My first thought when we built Pure Food and Wine was we just wanted a sexy, beautiful restaurant that people would be attracted to regardless of what was being served. Take sushi for example. Before Nobu nobody was doing Japanese in a restaurant setting like that. It took a little longer than I thought with the vegan movement, but we've started to see it happen. Brilliant chefs like Jean Georges in New York and Alain Duscasse in Paris are working to open vegetable based experiences. I just ate 22 courses at NOMA and I think 18 of them were vegetarian. Mario Batali did a vegan menu at Del Posto, which is fantastic, but you wouldn't expect it from him. It speaks loudly to the progress.
Is that encouraging to see?
Chefs these days are spokespeople for a lot of very important causes and, I think, bringing together wellness with culinary arts. When I went to culinary school it was all about more salt, more butter and then going out for a cigarette out back during lunch break. Our students go out back and have a green juice.
What advice can you give to people who want to start a vegan diet today?
Do your research. It's okay to start it immediately, but you have to do your homework. There's a lot of information out there now, even on our site. We decided to offer an online culinary school and a culinary nutrition course because people didn't know how to get their proteins and their fats. Some try to replace it all with a lot of nuts when lentils probably have the highest amount of plant-based protein. It shouldn't be as daunting as people make it though. It's not as scientific as people tend to think. These are basics. But you have to learn these basics.
A lot of vegans struggle with Thanksgiving and the holidays. What do you do in those large dinner situations?
I never try to replicate anything. I never try to make a turkey out of a coconut or tofu. For me it's about doing food that feeds the spirit. That's what the holidays are about. I love lentils and legumes. I like roast sweet potato, or a nice squash dish. Maybe add some avocado, pistachios and a touch of lemon. We make our own cheese from sprouted raw cashew. It tastes amazing and it has a great balance of raw protein. In the beginning we did some comparative food, just so people would have a point of reference. But as time goes on and people are more open. You don't have to pretend the beet is a steak.

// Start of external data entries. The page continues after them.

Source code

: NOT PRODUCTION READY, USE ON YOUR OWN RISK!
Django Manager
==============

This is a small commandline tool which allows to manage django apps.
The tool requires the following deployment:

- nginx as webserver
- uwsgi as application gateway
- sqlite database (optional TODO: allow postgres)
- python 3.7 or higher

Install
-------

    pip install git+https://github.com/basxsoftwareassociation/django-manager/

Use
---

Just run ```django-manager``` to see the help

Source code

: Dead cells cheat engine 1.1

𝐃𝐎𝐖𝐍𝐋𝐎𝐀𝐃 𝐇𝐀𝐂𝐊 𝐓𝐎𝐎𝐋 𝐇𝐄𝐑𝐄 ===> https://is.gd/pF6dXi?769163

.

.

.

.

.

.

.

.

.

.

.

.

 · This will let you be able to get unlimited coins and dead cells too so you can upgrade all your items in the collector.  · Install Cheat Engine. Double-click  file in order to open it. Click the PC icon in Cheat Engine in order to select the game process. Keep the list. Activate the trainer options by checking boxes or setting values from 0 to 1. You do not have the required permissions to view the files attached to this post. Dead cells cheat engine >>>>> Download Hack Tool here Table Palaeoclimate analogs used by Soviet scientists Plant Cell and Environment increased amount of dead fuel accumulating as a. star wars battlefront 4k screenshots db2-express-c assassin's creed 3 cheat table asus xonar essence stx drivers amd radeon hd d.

People have started to really care where their food comes from and there are a lot of food documentaries out there right now. Some of them seem to be trying to scare people into change, what are your thoughts on that?
I think some people think the shift will happen when our hospitals get overcrowded or when enough people see scare documentaries like Forks Over Knives, but I personally don't think that. I don't think scare tactics work. I think when the plants are displayed in a better looking environment, when they taste better than the traditional cuisine, that's when things are going to move. That starts when chefs embrace it, and that's why I started a culinary school.
There's been a lot of attention on the vegan diet recently with a number of celebrities trying it out. Is that something that you've been aware of for a while?
Absolutely. We've placed chefs in the homes of a number of big stars, as well as helped educate some of their own personal chefs. One of our first clients was a very well known NFL quarterback. One of the most well known basketball players in the world recently worked with us and people have been noticing his health improvement. It's great to be a part of that.
The New York City Wine and Food Festival is a huge event every year, how does it feel to be able to offer a vegan option this year?
I've been watching all the food festivals for years, I check sites like Eater and I've been reading about the Burger Bash but we've never gotten invited. Last year they invited us to do the South Beach event and now to be able to do this one with my friends and chefs that I respect (like Daphne Cheng and Tyler Kord, who's friends with my colleague Scott Winegard) is a blast. In the future, I hope to see even more plant based options, but this is another huge step.